> _Task statement_
Quote the entries word for word. Omit the pictures.

> _Stored entries_
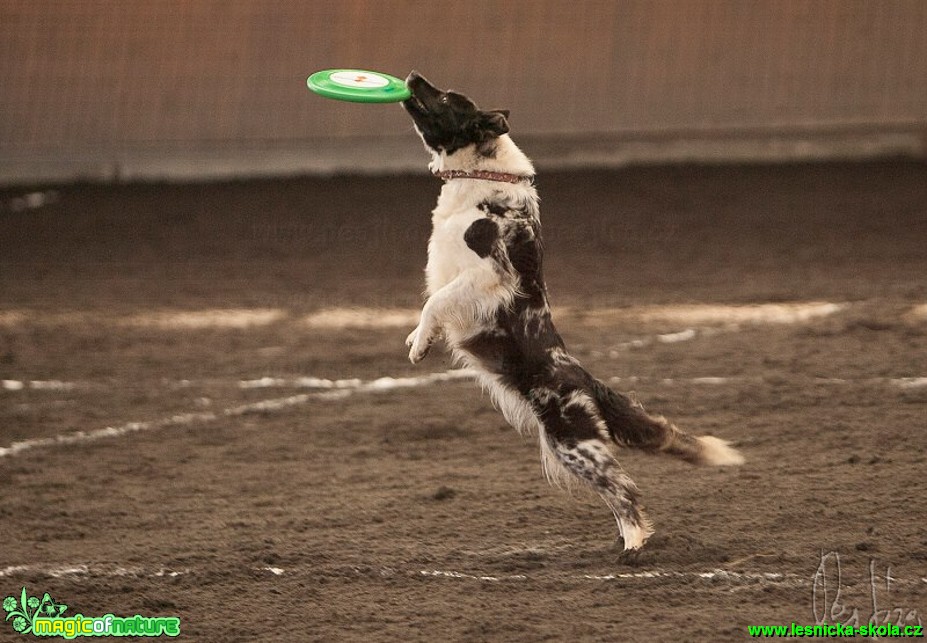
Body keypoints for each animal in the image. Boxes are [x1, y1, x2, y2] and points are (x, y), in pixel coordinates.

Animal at [402, 74, 744, 548]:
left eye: (449, 99)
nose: (413, 77)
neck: (480, 180)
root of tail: (586, 380)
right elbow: (429, 305)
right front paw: (418, 339)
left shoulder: (488, 274)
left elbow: (434, 301)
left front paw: (418, 347)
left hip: (573, 444)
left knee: (625, 490)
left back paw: (634, 544)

> _Answer section_
Body keypoints for each animal in the image. Boxes are [x1, y1, x2, y2] and points are (x, y), in pixel coordinates.

Animal at [402, 74, 744, 548]:
left eye: (449, 99)
nose: (413, 77)
neck: (480, 180)
root of tail: (586, 380)
right elbow: (429, 305)
right front paw: (418, 339)
left shoulder: (488, 274)
left elbow: (434, 301)
left front paw: (418, 347)
left hip: (573, 444)
left knee: (625, 490)
left back paw: (634, 544)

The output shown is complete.